Abstract

This paper explores the multifaceted discourse on Islam in present-day Turkish society, as reflected upon in Orhan Pamuk’s 2002 novel Snow. The revival of Islam in Turkish politics and its manifestation as a lifestyle that increasingly permeates urban environments, thus challenging the secular establishment, has occasioned a crisis of ‘Turkish identity’. At the core of this vehemently contested issue stands women’s veiling, represented by its more moderate version of the headscarf. The headscarf has not only become a cultural marker of the new Islamist trend, it has also altered the meanings previously attached to socio-cultural signifiers. Thus, the old binaries of ‘tradition’ and ‘modernity,’ ‘backwardness’ and ‘progress,’ applied to Islamic versus Western modes of living and employed primarily by the secularist elites and by theorists of modernization, prove insufficient to explain the novel phenomenon of Islamist identity politics. New directions in social and cultural theory on Turkey have launched a critique of modernization theory and its vocabulary based on binary oppositions. I argue that Pamuk participates, albeit from the angle of poetic imagination, in such a critique. In Snow the author explores the complexities pertaining to the cultural symbolism circulating in Turkey. The ambiguity surrounding the headscarf as a new cultural marker constitutes a major theme in the novel. I demonstrate that Snow employs multiple perspectives pertaining to the meaning of cultural symbols, thus complicating any easy assessment of the rise of Islam in Turkey. By withholding from the reader a clear guide to unequivocal judgment of right and wrong, the author transcends the parameters of Turkish modernist ideology. 
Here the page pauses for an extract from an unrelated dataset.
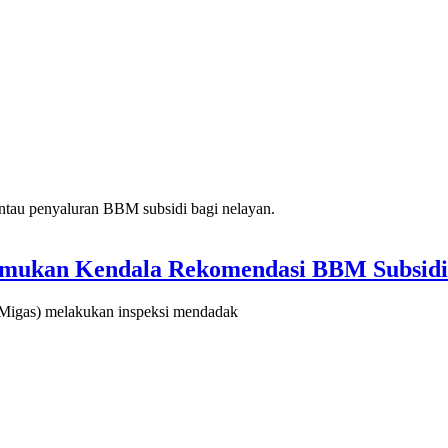
emukan Kendala Rekomendasi BBM Subsidi
igas) melakukan inspeksi mendadak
 Pamuk situates his story in Kars, a border city in North-Eastern Turkey. This location at the geographical and cultural margins of Turkey emerges in the novel as a complex site of contested ideological, political, and metaphysical positions pertaining to the question of Turkish identity. It represents a space where Islamic faith in its esoteric and exoteric forms is carried out over against state-imposed laicism. I argue that it is the other-worldliness of the locale that instigates such a reflection. The protagonist Ka, a Turkish poet who has briefly returned to his hometown, Istanbul, after twelve years of exile in Germany, embarks on a journey to Kars. A member of the secular Istanbul bourgeoisie, Ka seems to be afflicted by an ailment common to his social stratum, a vacuum of spiritual values. Even though Ka travels to Kars with a journalistic mission, he soon becomes entrapped in this alien world of Sheiks, head-scarved girls, and former communists turned political Islamists. The novel oscillates between the Ka’s perspective as a detached observer and his personal quest to find transcendence. By employing multiple perspectives, Pamuk complicates any easy assessment of the rise of Islam in today’s Turkish society. I complement this reading of Snow with a brief excursus to Pamuk’s recent memoir, Istanbul: Memories and the City, permeated by the author’s critique of the modernist ideology of the Republican era. This critique sheds light on Pamuk’s opaque discourse on faith in Snow. These two books by the Nobel-prize winner have been his most disputed ones among the Turkish secular intelligentsia. I conclude with a reference to these critical commentaries.